• _Your goal_:
Nothing but a number is needed here; count the lines of the listing that include "PhotoSmart".

(Input for this task begins)

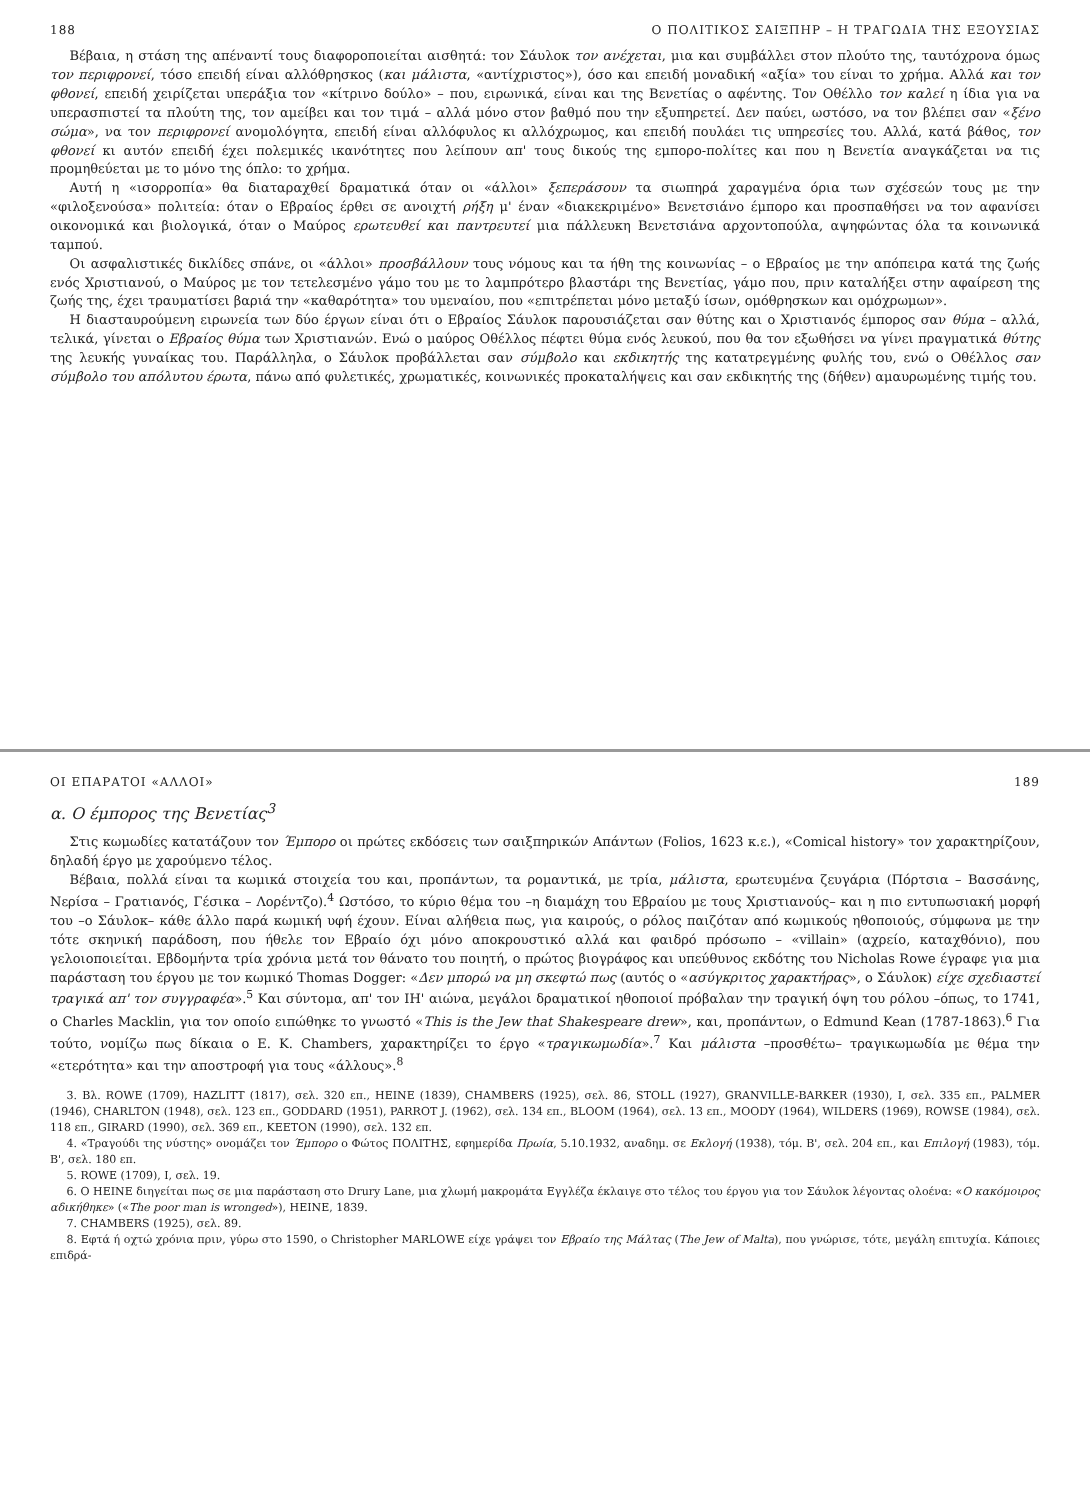188 Ο ΠΟΛΙΤΙΚΟΣ ΣΑΙΞΠΗΡ – Η ΤΡΑΓΩΔΙΑ ΤΗΣ ΕΞΟΥΣΙΑΣ
Βέβαια, η στάση της απέναντί τους διαφοροποιείται αισθητά: τον Σάυλοκ τον ανέχεται, μια και συμβάλλει στον πλούτο της, ταυτόχρονα όμως τον περιφρονεί, τόσο επειδή είναι αλλόθρησκος (και μάλιστα, «αντίχριστος»), όσο και επειδή μοναδική «αξία» του είναι το χρήμα. Αλλά και τον φθονεί, επειδή χειρίζεται υπεράξια τον «κίτρινο δούλο» – που, ειρωνικά, είναι και της Βενετίας ο αφέντης. Τον Οθέλλο τον καλεί η ίδια για να υπερασπιστεί τα πλούτη της, τον αμείβει και τον τιμά – αλλά μόνο στον βαθμό που την εξυπηρετεί. Δεν παύει, ωστόσο, να τον βλέπει σαν «ξένο σώμα», να τον περιφρονεί ανομολόγητα, επειδή είναι αλλόφυλος κι αλλόχρωμος, και επειδή πουλάει τις υπηρεσίες του. Αλλά, κατά βάθος, τον φθονεί κι αυτόν επειδή έχει πολεμικές ικανότητες που λείπουν απ' τους δικούς της εμπορο-πολίτες και που η Βενετία αναγκάζεται να τις προμηθεύεται με το μόνο της όπλο: το χρήμα.
Αυτή η «ισορροπία» θα διαταραχθεί δραματικά όταν οι «άλλοι» ξεπεράσουν τα σιωπηρά χαραγμένα όρια των σχέσεών τους με την «φιλοξενούσα» πολιτεία: όταν ο Εβραίος έρθει σε ανοιχτή ρήξη μ' έναν «διακεκριμένο» Βενετσιάνο έμπορο και προσπαθήσει να τον αφανίσει οικονομικά και βιολογικά, όταν ο Μαύρος ερωτευθεί και παντρευτεί μια πάλλευκη Βενετσιάνα αρχοντοπούλα, αψηφώντας όλα τα κοινωνικά ταμπού.
Οι ασφαλιστικές δικλίδες σπάνε, οι «άλλοι» προσβάλλουν τους νόμους και τα ήθη της κοινωνίας – ο Εβραίος με την απόπειρα κατά της ζωής ενός Χριστιανού, ο Μαύρος με τον τετελεσμένο γάμο του με το λαμπρότερο βλαστάρι της Βενετίας, γάμο που, πριν καταλήξει στην αφαίρεση της ζωής της, έχει τραυματίσει βαριά την «καθαρότητα» του υμεναίου, που «επιτρέπεται μόνο μεταξύ ίσων, ομόθρησκων και ομόχρωμων».
Η διασταυρούμενη ειρωνεία των δύο έργων είναι ότι ο Εβραίος Σάυλοκ παρουσιάζεται σαν θύτης και ο Χριστιανός έμπορος σαν θύμα – αλλά, τελικά, γίνεται ο Εβραίος θύμα των Χριστιανών. Ενώ ο μαύρος Οθέλλος πέφτει θύμα ενός λευκού, που θα τον εξωθήσει να γίνει πραγματικά θύτης της λευκής γυναίκας του. Παράλληλα, ο Σάυλοκ προβάλλεται σαν σύμβολο και εκδικητής της κατατρεγμένης φυλής του, ενώ ο Οθέλλος σαν σύμβολο του απόλυτου έρωτα, πάνω από φυλετικές, χρωματικές, κοινωνικές προκαταλήψεις και σαν εκδικητής της (δήθεν) αμαυρωμένης τιμής του.
ΟΙ ΕΠΑΡΑΤΟΙ «ΑΛΛΟΙ» 189
α. Ο έμπορος της Βενετίας<sup>3</sup>
Στις κωμωδίες κατατάζουν τον Έμπορο οι πρώτες εκδόσεις των σαιξπηρικών Απάντων (Folios, 1623 κ.ε.), «Comical history» τον χαρακτηρίζουν, δηλαδή έργο με χαρούμενο τέλος.
Βέβαια, πολλά είναι τα κωμικά στοιχεία του και, προπάντων, τα ρομαντικά, με τρία, μάλιστα, ερωτευμένα ζευγάρια (Πόρτσια – Βασσάνης, Νερίσα – Γρατιανός, Γέσικα – Λορέντζο).<sup>4</sup> Ωστόσο, το κύριο θέμα του –η διαμάχη του Εβραίου με τους Χριστιανούς– και η πιο εντυπωσιακή μορφή του –ο Σάυλοκ– κάθε άλλο παρά κωμική υφή έχουν. Είναι αλήθεια πως, για καιρούς, ο ρόλος παιζόταν από κωμικούς ηθοποιούς, σύμφωνα με την τότε σκηνική παράδοση, που ήθελε τον Εβραίο όχι μόνο αποκρουστικό αλλά και φαιδρό πρόσωπο – «villain» (αχρείο, καταχθόνιο), που γελοιοποιείται. Εβδομήντα τρία χρόνια μετά τον θάνατο του ποιητή, ο πρώτος βιογράφος και υπεύθυνος εκδότης του Nicholas Rowe έγραφε για μια παράσταση του έργου με τον κωμικό Thomas Dogger: «Δεν μπορώ να μη σκεφτώ πως (αυτός ο «ασύγκριτος χαρακτήρας», ο Σάυλοκ) είχε σχεδιαστεί τραγικά απ' τον συγγραφέα».<sup>5</sup> Και σύντομα, απ' τον ΙΗ' αιώνα, μεγάλοι δραματικοί ηθοποιοί πρόβαλαν την τραγική όψη του ρόλου –όπως, το 1741, ο Charles Macklin, για τον οποίο ειπώθηκε το γνωστό «This is the Jew that Shakespeare drew», και, προπάντων, ο Edmund Kean (1787-1863).<sup>6</sup> Για τούτο, νομίζω πως δίκαια ο E. K. Chambers, χαρακτηρίζει το έργο «τραγικωμωδία».<sup>7</sup> Και μάλιστα –προσθέτω– τραγικωμωδία με θέμα την «ετερότητα» και την αποστροφή για τους «άλλους».<sup>8</sup>
3. Βλ. ROWE (1709), HAZLITT (1817), σελ. 320 επ., HEINE (1839), CHAMBERS (1925), σελ. 86, STOLL (1927), GRANVILLE-BARKER (1930), I, σελ. 335 επ., PALMER (1946), CHARLTON (1948), σελ. 123 επ., GODDARD (1951), PARROT J. (1962), σελ. 134 επ., BLOOM (1964), σελ. 13 επ., MOODY (1964), WILDERS (1969), ROWSE (1984), σελ. 118 επ., GIRARD (1990), σελ. 369 επ., KEETON (1990), σελ. 132 επ.
4. «Τραγούδι της νύστης» ονομάζει τον Έμπορο ο Φώτος ΠΟΛΙΤΗΣ, εφημερίδα Πρωία, 5.10.1932, αναδημ. σε Εκλογή (1938), τόμ. Β', σελ. 204 επ., και Επιλογή (1983), τόμ. Β', σελ. 180 επ.
5. ROWE (1709), I, σελ. 19.
6. Ο HEINE διηγείται πως σε μια παράσταση στο Drury Lane, μια χλωμή μακρομάτα Εγγλέζα έκλαιγε στο τέλος του έργου για τον Σάυλοκ λέγοντας ολοένα: «Ο κακόμοιρος αδικήθηκε» («The poor man is wronged»), HEINE, 1839.
7. CHAMBERS (1925), σελ. 89.
8. Εφτά ή οχτώ χρόνια πριν, γύρω στο 1590, ο Christopher MARLOWE είχε γράψει τον Εβραίο της Μάλτας (The Jew of Malta), που γνώρισε, τότε, μεγάλη επιτυχία. Κάποιες επιδρά-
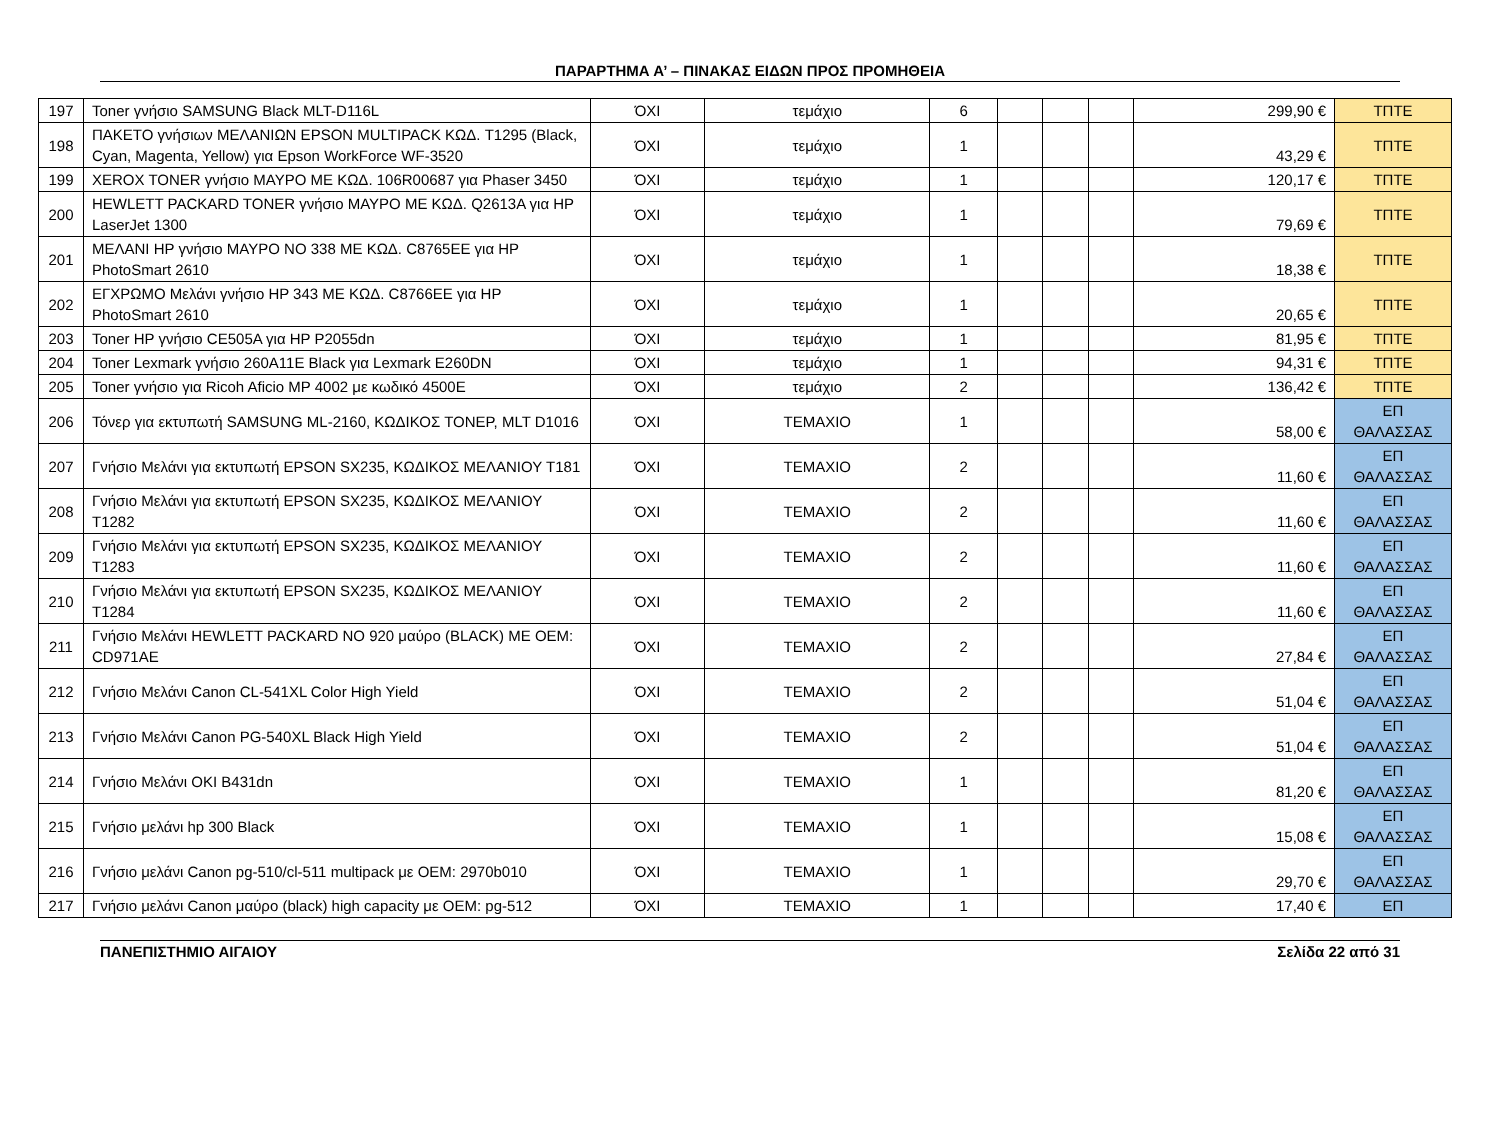ΠΑΡΑΡΤΗΜΑ Α’ – ΠΙΝΑΚΑΣ ΕΙΔΩΝ ΠΡΟΣ ΠΡΟΜΗΘΕΙΑ
| 197 | Toner γνήσιο SAMSUNG Black MLT-D116L | ΌΧΙ | τεμάχιο | 6 | | | | 299,90 € | ΤΠΤΕ |
| 198 | ΠΑΚΕΤΟ γνήσιων ΜΕΛΑΝΙΩΝ EPSON MULTIPACK ΚΩΔ. T1295 (Black, Cyan, Magenta, Yellow) για Epson WorkForce WF-3520 | ΌΧΙ | τεμάχιο | 1 | | | | 43,29 € | ΤΠΤΕ |
| 199 | XEROX TONER γνήσιο ΜΑΥΡΟ ΜΕ ΚΩΔ. 106R00687 για Phaser 3450 | ΌΧΙ | τεμάχιο | 1 | | | | 120,17 € | ΤΠΤΕ |
| 200 | HEWLETT PACKARD TONER γνήσιο ΜΑΥΡΟ ΜΕ ΚΩΔ. Q2613A για HP LaserJet 1300 | ΌΧΙ | τεμάχιο | 1 | | | | 79,69 € | ΤΠΤΕ |
| 201 | ΜΕΛΑΝΙ HP γνήσιο ΜΑΥΡΟ NO 338 ΜΕ ΚΩΔ. C8765EE για HP PhotoSmart 2610 | ΌΧΙ | τεμάχιο | 1 | | | | 18,38 € | ΤΠΤΕ |
| 202 | ΕΓΧΡΩΜΟ Μελάνι γνήσιο HP 343 ΜΕ ΚΩΔ. C8766EE για HP PhotoSmart 2610 | ΌΧΙ | τεμάχιο | 1 | | | | 20,65 € | ΤΠΤΕ |
| 203 | Toner HP γνήσιο CE505A για HP P2055dn | ΌΧΙ | τεμάχιο | 1 | | | | 81,95 € | ΤΠΤΕ |
| 204 | Toner Lexmark γνήσιο 260A11E Black για Lexmark E260DN | ΌΧΙ | τεμάχιο | 1 | | | | 94,31 € | ΤΠΤΕ |
| 205 | Toner γνήσιο για Ricoh Aficio MP 4002 με κωδικό 4500E | ΌΧΙ | τεμάχιο | 2 | | | | 136,42 € | ΤΠΤΕ |
| 206 | Τόνερ για εκτυπωτή SAMSUNG ML-2160, ΚΩΔΙΚΟΣ ΤΟΝΕΡ, MLT D1016 | ΌΧΙ | ΤΕΜΑΧΙΟ | 1 | | | | 58,00 € | ΕΠ ΘΑΛΑΣΣΑΣ |
| 207 | Γνήσιο Μελάνι για εκτυπωτή EPSON SX235, ΚΩΔΙΚΟΣ ΜΕΛΑΝΙΟΥ T181 | ΌΧΙ | ΤΕΜΑΧΙΟ | 2 | | | | 11,60 € | ΕΠ ΘΑΛΑΣΣΑΣ |
| 208 | Γνήσιο Μελάνι για εκτυπωτή EPSON SX235, ΚΩΔΙΚΟΣ ΜΕΛΑΝΙΟΥ T1282 | ΌΧΙ | ΤΕΜΑΧΙΟ | 2 | | | | 11,60 € | ΕΠ ΘΑΛΑΣΣΑΣ |
| 209 | Γνήσιο Μελάνι για εκτυπωτή EPSON SX235, ΚΩΔΙΚΟΣ ΜΕΛΑΝΙΟΥ T1283 | ΌΧΙ | ΤΕΜΑΧΙΟ | 2 | | | | 11,60 € | ΕΠ ΘΑΛΑΣΣΑΣ |
| 210 | Γνήσιο Μελάνι για εκτυπωτή EPSON SX235, ΚΩΔΙΚΟΣ ΜΕΛΑΝΙΟΥ T1284 | ΌΧΙ | ΤΕΜΑΧΙΟ | 2 | | | | 11,60 € | ΕΠ ΘΑΛΑΣΣΑΣ |
| 211 | Γνήσιο Μελάνι HEWLETT PACKARD NO 920 μαύρο (BLACK) ME OEM: CD971AE | ΌΧΙ | ΤΕΜΑΧΙΟ | 2 | | | | 27,84 € | ΕΠ ΘΑΛΑΣΣΑΣ |
| 212 | Γνήσιο Μελάνι Canon CL-541XL Color High Yield | ΌΧΙ | ΤΕΜΑΧΙΟ | 2 | | | | 51,04 € | ΕΠ ΘΑΛΑΣΣΑΣ |
| 213 | Γνήσιο Μελάνι Canon PG-540XL Black High Yield | ΌΧΙ | ΤΕΜΑΧΙΟ | 2 | | | | 51,04 € | ΕΠ ΘΑΛΑΣΣΑΣ |
| 214 | Γνήσιο Μελάνι OKI B431dn | ΌΧΙ | ΤΕΜΑΧΙΟ | 1 | | | | 81,20 € | ΕΠ ΘΑΛΑΣΣΑΣ |
| 215 | Γνήσιο μελάνι hp 300 Black | ΌΧΙ | ΤΕΜΑΧΙΟ | 1 | | | | 15,08 € | ΕΠ ΘΑΛΑΣΣΑΣ |
| 216 | Γνήσιο μελάνι Canon pg-510/cl-511 multipack με OEM: 2970b010 | ΌΧΙ | ΤΕΜΑΧΙΟ | 1 | | | | 29,70 € | ΕΠ ΘΑΛΑΣΣΑΣ |
| 217 | Γνήσιο μελάνι Canon μαύρο (black) high capacity με OEM: pg-512 | ΌΧΙ | ΤΕΜΑΧΙΟ | 1 | | | | 17,40 € | ΕΠ |
ΠΑΝΕΠΙΣΤΗΜΙΟ ΑΙΓΑΙΟΥ Σελίδα 22 από 31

(Input for this task ends)

• _Task answer_:
2